Além dos impactos da recessão brasileira de 2015 e 2016, Franco aponta que a indústria sofreu no ano passado um baque diante da crise na vizinha Argentina, principalmente em relação ao setor automobilístico. “As exportações de automóveis chegaram a cair 30%, o que tem um peso grande na indústria da transformação. Neste ano, nos primeiros dois meses a confiança do empresariado melhorou com a sinalização de uma melhora na demanda interna, mas agora já há receio quanto ao futuro por conta da disseminação do coronavírus”, explica. Ainda é cedo para avaliar o tamanho do impacto da doença na China, principal parceiro comercial do Brasil, e no mundo. Sem receber componentes chineses importados, fabricantes de eletrônicos já reduziram, inclusive, a produção aqui no país. “Acho que podemos ter mais impactos do corona no choque de oferta do que de demanda”, explica.

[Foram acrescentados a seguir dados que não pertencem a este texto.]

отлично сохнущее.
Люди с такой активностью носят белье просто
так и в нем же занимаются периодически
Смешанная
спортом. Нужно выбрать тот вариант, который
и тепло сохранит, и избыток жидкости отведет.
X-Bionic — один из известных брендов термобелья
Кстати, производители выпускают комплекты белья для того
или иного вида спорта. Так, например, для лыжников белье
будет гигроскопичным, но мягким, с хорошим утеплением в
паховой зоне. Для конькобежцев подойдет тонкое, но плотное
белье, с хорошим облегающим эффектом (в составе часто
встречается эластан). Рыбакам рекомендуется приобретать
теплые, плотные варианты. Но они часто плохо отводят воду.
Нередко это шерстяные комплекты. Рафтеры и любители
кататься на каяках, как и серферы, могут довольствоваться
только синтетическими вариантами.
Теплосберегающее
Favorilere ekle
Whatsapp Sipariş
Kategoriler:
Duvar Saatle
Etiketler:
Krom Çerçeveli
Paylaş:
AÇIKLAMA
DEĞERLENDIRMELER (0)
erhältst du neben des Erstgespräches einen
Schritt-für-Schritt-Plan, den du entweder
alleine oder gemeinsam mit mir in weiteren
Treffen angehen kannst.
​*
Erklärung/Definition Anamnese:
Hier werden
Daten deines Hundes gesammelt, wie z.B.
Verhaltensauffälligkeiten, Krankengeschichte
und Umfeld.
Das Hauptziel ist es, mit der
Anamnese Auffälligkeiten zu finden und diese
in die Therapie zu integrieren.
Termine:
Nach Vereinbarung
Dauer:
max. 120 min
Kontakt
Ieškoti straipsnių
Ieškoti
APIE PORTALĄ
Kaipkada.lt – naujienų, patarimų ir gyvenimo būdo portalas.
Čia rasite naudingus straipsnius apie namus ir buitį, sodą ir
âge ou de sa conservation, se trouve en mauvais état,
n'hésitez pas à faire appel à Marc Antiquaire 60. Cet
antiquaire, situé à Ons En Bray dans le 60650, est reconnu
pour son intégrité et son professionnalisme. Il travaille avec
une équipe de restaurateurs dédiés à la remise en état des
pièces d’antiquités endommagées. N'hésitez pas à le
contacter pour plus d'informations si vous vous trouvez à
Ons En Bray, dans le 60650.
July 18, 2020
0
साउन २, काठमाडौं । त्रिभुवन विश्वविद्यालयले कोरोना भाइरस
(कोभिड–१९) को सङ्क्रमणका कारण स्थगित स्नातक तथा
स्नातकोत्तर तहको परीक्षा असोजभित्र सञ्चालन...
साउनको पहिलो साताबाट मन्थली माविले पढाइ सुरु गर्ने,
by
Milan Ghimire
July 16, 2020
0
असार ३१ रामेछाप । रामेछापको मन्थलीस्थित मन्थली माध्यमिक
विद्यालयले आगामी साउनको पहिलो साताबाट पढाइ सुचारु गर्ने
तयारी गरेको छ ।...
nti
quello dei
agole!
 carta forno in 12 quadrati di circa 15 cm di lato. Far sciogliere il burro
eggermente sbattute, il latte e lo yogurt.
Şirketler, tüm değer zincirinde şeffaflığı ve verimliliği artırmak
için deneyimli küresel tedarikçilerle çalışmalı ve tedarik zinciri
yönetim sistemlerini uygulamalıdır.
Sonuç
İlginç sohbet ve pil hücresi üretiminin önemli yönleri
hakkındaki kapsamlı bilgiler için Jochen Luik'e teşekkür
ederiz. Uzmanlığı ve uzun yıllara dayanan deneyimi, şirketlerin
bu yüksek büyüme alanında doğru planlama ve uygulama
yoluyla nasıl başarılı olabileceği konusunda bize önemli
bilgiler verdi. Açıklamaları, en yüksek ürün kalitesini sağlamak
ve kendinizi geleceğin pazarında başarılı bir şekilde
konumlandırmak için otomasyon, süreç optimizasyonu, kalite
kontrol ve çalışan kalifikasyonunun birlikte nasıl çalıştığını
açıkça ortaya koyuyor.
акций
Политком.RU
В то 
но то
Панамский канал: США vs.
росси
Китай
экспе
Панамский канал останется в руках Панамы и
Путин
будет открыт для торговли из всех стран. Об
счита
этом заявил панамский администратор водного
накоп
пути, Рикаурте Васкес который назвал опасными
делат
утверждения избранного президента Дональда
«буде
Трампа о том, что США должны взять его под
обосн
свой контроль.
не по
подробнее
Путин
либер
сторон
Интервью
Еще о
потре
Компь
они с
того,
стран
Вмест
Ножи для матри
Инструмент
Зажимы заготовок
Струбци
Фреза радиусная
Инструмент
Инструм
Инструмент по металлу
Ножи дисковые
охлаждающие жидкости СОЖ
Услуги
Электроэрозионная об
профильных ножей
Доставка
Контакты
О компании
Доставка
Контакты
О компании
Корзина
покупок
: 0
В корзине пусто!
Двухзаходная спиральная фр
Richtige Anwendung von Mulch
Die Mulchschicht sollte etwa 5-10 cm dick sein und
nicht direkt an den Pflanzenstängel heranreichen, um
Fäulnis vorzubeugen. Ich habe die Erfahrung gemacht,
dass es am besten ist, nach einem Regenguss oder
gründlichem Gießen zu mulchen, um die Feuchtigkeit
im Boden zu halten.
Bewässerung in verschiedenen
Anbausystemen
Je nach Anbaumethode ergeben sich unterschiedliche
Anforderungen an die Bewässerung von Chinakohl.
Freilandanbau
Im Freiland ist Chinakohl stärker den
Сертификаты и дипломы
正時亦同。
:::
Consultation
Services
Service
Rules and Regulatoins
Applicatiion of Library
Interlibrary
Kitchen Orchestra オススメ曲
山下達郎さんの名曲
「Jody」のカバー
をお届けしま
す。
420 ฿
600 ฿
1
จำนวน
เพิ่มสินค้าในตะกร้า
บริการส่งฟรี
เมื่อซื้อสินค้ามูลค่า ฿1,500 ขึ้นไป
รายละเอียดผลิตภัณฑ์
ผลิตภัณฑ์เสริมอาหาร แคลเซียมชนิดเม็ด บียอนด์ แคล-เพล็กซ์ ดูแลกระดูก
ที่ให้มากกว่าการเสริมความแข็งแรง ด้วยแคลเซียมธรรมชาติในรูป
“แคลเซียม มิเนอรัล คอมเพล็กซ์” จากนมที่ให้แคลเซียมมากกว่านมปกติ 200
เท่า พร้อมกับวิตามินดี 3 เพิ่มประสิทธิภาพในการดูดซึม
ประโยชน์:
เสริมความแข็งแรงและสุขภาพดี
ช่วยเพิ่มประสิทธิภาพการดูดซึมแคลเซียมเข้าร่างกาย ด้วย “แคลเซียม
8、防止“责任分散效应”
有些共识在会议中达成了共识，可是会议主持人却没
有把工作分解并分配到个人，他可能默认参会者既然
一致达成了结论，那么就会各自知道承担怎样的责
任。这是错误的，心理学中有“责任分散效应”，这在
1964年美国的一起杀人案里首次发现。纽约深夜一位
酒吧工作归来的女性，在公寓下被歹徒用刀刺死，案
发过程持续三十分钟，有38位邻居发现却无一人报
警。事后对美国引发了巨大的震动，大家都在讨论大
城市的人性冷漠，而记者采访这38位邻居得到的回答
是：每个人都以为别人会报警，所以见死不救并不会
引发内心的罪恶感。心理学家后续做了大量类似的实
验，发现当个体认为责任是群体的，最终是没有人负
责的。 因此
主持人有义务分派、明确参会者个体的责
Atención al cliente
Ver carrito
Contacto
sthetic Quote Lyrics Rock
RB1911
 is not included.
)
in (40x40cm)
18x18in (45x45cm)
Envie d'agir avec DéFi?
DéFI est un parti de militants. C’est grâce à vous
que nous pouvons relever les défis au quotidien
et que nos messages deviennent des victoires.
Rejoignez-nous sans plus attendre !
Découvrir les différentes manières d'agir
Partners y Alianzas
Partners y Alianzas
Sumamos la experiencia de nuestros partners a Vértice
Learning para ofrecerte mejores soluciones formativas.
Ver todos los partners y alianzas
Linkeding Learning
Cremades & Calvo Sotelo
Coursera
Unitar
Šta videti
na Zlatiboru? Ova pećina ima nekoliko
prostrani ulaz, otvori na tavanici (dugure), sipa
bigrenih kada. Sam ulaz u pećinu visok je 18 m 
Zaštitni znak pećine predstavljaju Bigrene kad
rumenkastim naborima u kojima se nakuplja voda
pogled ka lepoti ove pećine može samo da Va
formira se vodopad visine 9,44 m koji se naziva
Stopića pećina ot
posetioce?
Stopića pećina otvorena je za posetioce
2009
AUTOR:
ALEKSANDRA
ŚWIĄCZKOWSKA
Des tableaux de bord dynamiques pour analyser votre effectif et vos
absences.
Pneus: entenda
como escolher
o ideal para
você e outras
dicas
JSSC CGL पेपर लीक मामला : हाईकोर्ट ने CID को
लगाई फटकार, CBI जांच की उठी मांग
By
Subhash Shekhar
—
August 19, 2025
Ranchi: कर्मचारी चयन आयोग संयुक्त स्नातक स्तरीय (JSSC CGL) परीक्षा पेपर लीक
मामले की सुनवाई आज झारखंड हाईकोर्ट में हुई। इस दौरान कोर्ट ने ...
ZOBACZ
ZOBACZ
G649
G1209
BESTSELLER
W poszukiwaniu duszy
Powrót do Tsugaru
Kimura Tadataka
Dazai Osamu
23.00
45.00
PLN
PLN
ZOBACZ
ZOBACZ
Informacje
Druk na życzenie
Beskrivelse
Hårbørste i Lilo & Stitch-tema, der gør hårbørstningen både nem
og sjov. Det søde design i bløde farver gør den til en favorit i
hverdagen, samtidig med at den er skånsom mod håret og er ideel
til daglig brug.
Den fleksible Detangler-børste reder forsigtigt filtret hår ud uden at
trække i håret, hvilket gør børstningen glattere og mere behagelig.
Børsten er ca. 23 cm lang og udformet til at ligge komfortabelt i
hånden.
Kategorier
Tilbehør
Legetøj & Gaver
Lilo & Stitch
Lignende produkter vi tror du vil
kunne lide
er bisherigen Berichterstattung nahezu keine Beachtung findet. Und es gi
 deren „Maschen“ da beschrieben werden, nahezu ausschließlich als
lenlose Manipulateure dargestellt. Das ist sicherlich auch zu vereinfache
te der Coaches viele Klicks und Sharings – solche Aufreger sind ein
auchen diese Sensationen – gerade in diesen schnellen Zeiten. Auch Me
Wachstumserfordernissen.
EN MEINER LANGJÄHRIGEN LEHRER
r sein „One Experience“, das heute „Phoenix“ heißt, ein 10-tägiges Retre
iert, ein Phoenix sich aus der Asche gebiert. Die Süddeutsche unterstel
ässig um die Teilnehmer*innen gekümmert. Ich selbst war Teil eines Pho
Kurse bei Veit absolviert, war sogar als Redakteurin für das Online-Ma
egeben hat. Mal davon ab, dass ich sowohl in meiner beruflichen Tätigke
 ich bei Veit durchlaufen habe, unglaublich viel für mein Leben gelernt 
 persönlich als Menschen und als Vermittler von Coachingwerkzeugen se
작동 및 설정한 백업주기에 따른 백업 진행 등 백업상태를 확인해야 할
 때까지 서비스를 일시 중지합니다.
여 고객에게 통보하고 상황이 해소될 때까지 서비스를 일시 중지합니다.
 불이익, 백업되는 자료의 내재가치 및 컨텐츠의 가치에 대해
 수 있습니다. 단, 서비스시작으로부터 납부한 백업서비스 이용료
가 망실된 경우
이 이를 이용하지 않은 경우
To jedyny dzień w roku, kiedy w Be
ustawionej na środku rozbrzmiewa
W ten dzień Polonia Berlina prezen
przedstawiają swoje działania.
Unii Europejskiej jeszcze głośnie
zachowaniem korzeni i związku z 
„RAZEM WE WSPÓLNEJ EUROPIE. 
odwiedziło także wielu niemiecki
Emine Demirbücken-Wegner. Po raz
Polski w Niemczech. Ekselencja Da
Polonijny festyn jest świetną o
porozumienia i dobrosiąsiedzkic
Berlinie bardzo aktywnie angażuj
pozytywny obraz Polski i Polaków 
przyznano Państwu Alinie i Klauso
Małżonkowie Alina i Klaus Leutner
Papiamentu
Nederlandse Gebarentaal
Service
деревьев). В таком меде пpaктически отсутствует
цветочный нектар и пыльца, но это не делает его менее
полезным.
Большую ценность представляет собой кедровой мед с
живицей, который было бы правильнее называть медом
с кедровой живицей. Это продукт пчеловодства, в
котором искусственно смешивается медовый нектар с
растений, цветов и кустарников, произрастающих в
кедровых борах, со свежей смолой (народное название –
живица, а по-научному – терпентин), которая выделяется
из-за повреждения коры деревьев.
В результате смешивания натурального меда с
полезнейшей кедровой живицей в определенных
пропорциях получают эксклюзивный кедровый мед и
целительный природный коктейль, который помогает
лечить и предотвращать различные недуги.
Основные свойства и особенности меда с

Apesar da perda de espaço da indústria na economia ser um movimento estrutural, o economista Rafael Cagnin, do Iedi, ressalta que, nas últimas décadas, esse fenômeno foi fortalecido no Brasil por crises econômicas, inflacionárias e do câmbio. Para Cagnin, faltam mecanismos de financiamento e resolver os gargalos na infraestrutura e no sistema tributário para alavancar novamente a indústria e tornar o Brasil mais competitivo. “O Brasil continua sendo o nono parque industrial do mundo, o que não é pouca coisa. Precisamos ter uma condição de estabilidade para permitir investimentos tão arriscados como em inovação. A reforma tributária está sob a mesa e temos uma janela política, é preciso avançar em uma agenda de reforma”, afirma.